Women are at the forefront of Fiona’s new album. In my personal favorite, “Shameika,” Apple chronicles the middle school memory of an interaction she had with a female classmate. “Shameika said I had potential,” Apple sings gleefully, before noting, “back then I didn’t know what potential meant.” She effortlessly captures the flare of girlhood: how big every single thing that happens in the school day seems, the importance of the approval of a cool girl, and the hazy, wild nostalgia that comes from looking back.
Apple also reckons with the #MeToo era. In the explosive bridge of “For Her,” moved by the Brett Kavanaugh confirmation hearings in 2018 and her rape at age twelve, Apple shouts: “Well good morning, good morning / You raped me in the same bed / your daughter was born in.” The whole song is incredibly raw, shifting in tone several times before ending on an eerie, many-layered choir of Apple’s voice. In “Relay,” Apple chants: “I resent you for being raised right / I resent you for being tall, / I resent you for never getting any opposition at all,” somehow embodying all the female rage and unreasonable anger I have towards white men.

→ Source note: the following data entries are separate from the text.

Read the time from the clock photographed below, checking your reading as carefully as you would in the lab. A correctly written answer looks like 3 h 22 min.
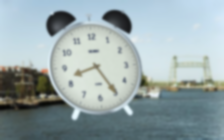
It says 8 h 25 min
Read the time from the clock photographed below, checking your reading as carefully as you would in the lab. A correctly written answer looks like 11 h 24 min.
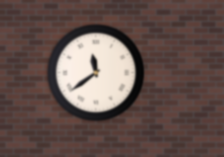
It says 11 h 39 min
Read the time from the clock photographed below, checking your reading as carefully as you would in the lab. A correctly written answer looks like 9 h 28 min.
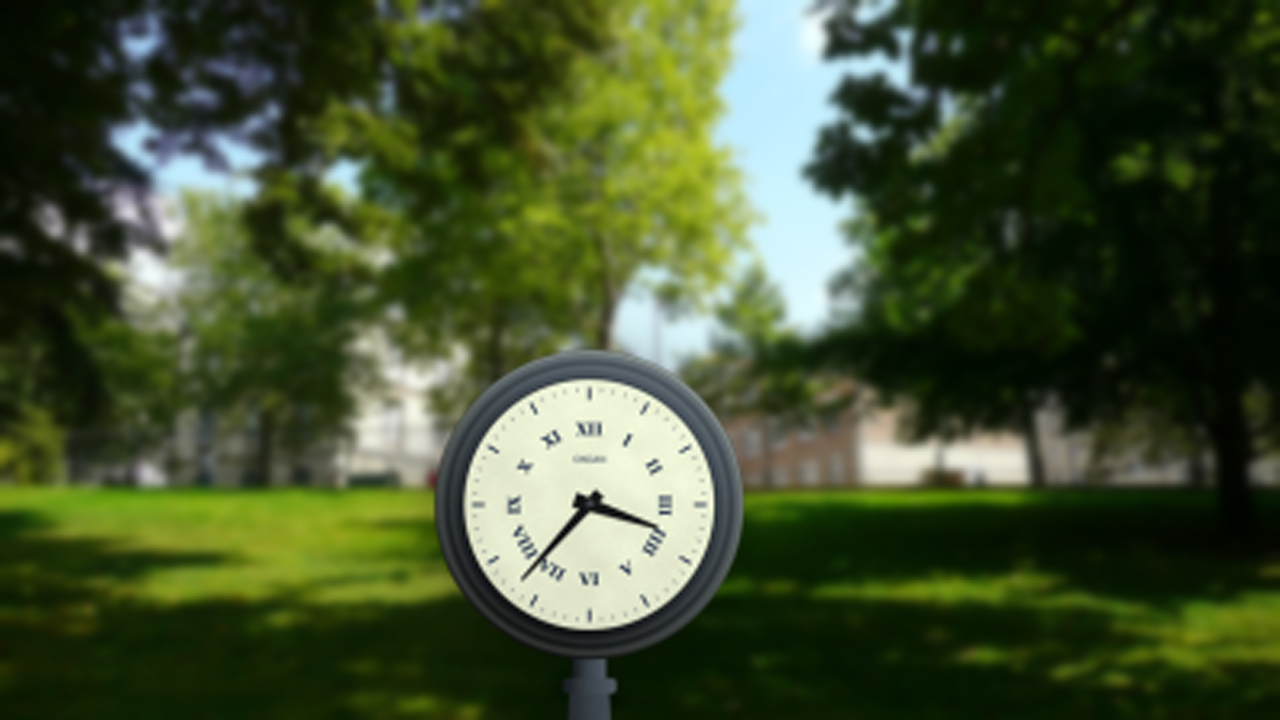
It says 3 h 37 min
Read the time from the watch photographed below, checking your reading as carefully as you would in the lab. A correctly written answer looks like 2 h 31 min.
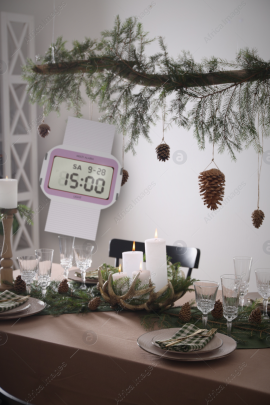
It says 15 h 00 min
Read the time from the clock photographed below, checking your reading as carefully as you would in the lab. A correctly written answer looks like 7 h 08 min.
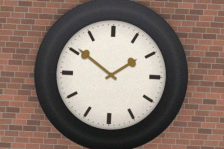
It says 1 h 51 min
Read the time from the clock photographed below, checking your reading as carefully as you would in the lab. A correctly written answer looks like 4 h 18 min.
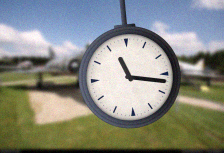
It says 11 h 17 min
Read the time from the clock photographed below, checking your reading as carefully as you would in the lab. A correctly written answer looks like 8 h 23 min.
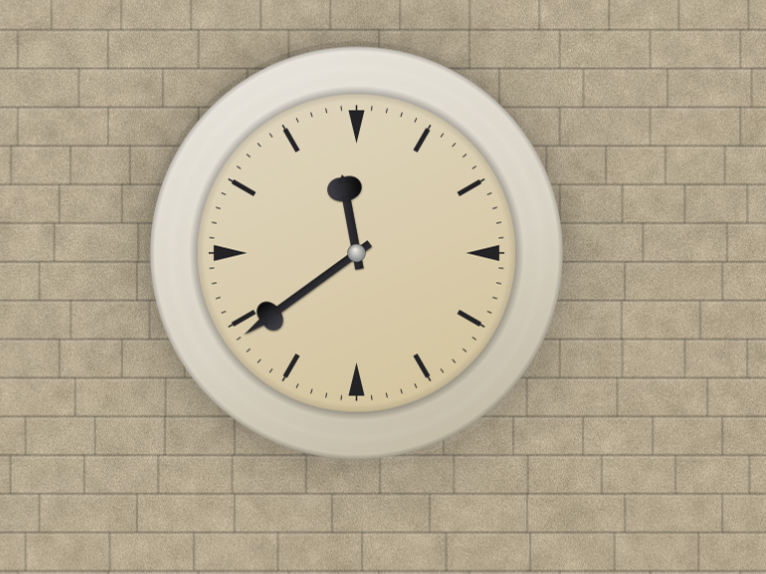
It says 11 h 39 min
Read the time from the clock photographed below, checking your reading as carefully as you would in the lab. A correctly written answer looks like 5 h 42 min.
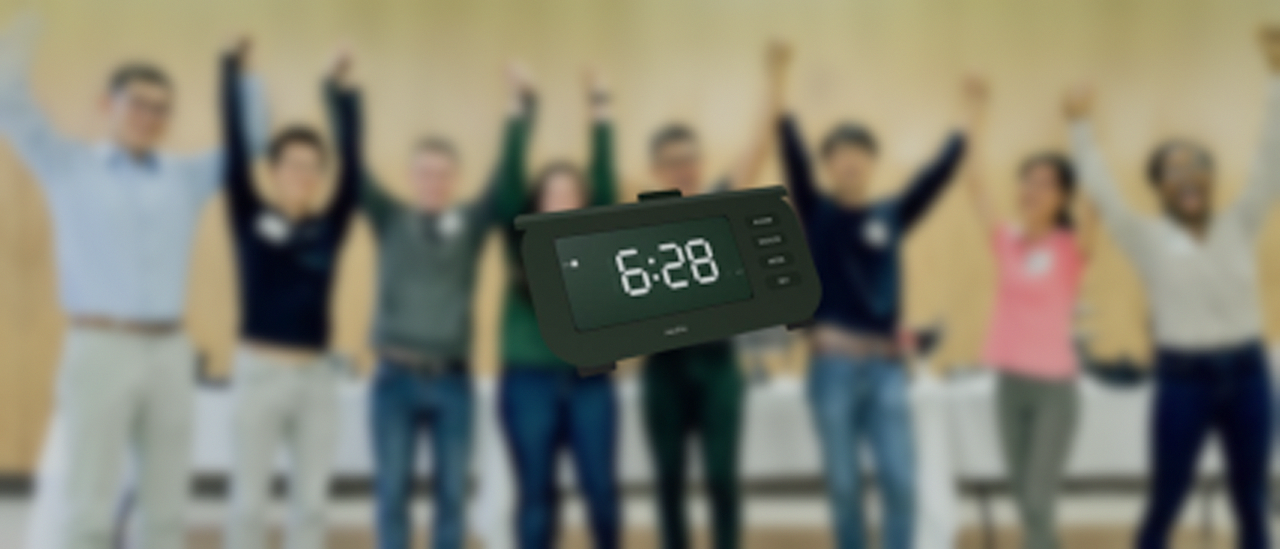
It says 6 h 28 min
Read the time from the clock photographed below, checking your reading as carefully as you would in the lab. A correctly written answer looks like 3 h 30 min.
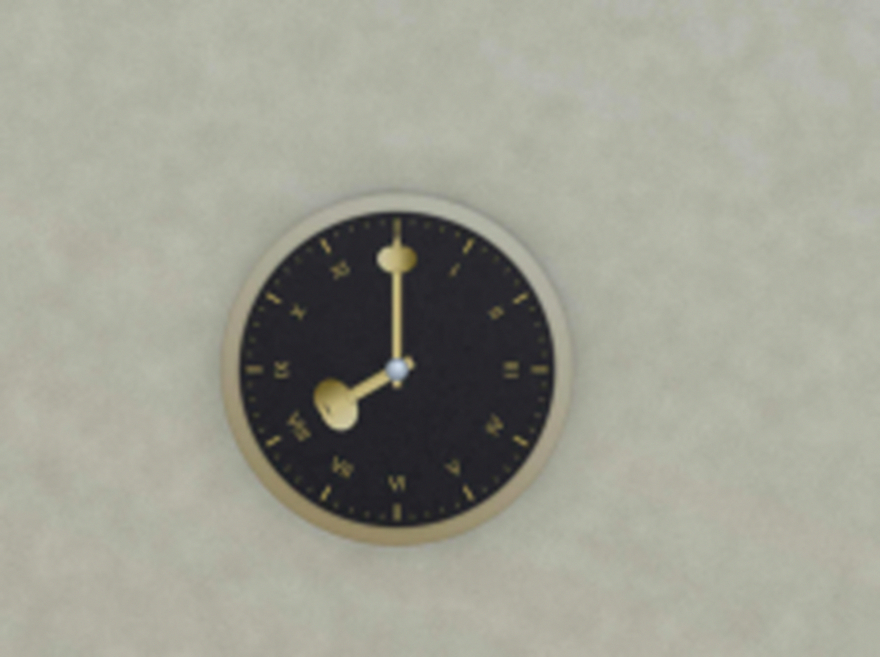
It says 8 h 00 min
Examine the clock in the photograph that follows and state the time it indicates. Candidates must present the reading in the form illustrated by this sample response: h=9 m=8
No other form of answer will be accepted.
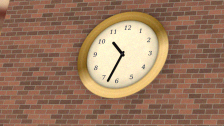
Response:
h=10 m=33
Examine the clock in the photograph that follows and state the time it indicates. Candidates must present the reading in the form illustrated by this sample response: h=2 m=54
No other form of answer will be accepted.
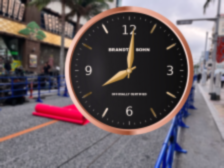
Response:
h=8 m=1
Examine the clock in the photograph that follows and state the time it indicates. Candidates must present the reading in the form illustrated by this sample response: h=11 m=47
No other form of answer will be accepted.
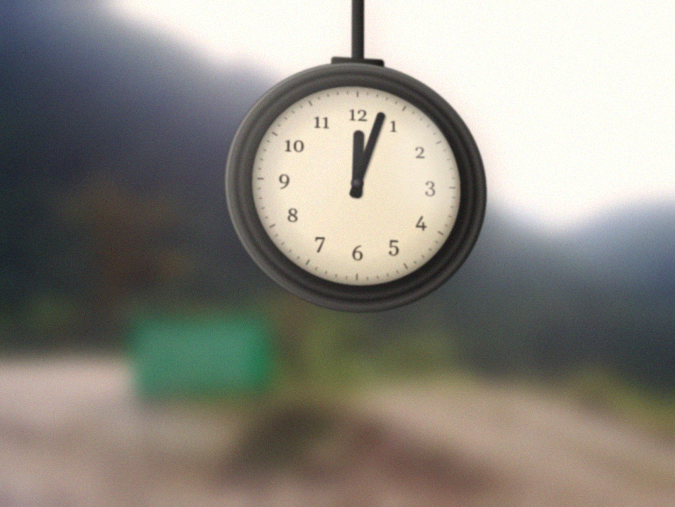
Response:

Vendettas aside, Fiona Apple is a poet. Her songs are generous and glorious and violent: the wordplay in “I would beg to disagree / but begging disagrees with me” is crisp and audacious. It tells us she is taking no prisoners. “I spread like strawberries, I climb like peas and beans” is delightful and formidably poignant. In “Cosmonauts,” Apple’s lilting voice quirks around “you and I will be like a couple of cosmonauts / except with way more gravity than when we started off.” How one can encapsulate the airiness of love, the grit of trauma, and the sharpness of liberation in one album, I do not know. Apple rhymes mine with itself and it is gorgeous: “there’s a dress in the closet / don’t get rid of it, you’d look good in it / I didn’t fit in it, it was never mine / it belonged to the ex-wife of another ex of mine / she left it behind with a note, one line, it said / “I don’t know if I’m coming across, but I’m really trying” / She was very kind.” Apple, as a songwriter, tackles every line with a fierceness of a woman who has known the world. “Tony told me he’d describe me as pissed off, funny, and warm. / Sebastian said, I’m a ‘good man in a storm.’”
This brings us to the titular “Fetch the Bolt Cutters,” named for the line a woman detective delivers on Netflix series The Fall after discovering an abused girl locked in a room. The song is chaotic and percussive—model Cara Delevigne contributes a “meow” about two minutes in. Coming out of a cacophonous, garbled repetition of “I will,” Apple sings in the chorus: “Fetch the bolt cutters, I’ve been in here too long.” The song devolves into sighs and breathy whispers and the urgent barking of dogs, as if they have just been made aware of something terribly wrong.
But the trauma is not the end. In an interview with NPR, Apple described the bolt cutters as a “tool of liberation,” for anybody who needs to set themselves free. A little on the nose, of course, but the beauty of Fiona Apple is that she is not subtle. Apple’s voice soars. It rocks back and forth. It shakes and growls and attacks. Can a voice be more than a voice? If so, Fiona Apple’s is. Fetch the Bolt Cutters is an uncompromising reckoning with gendered violence and trauma. The bolt cutters have been fetched. We can be free.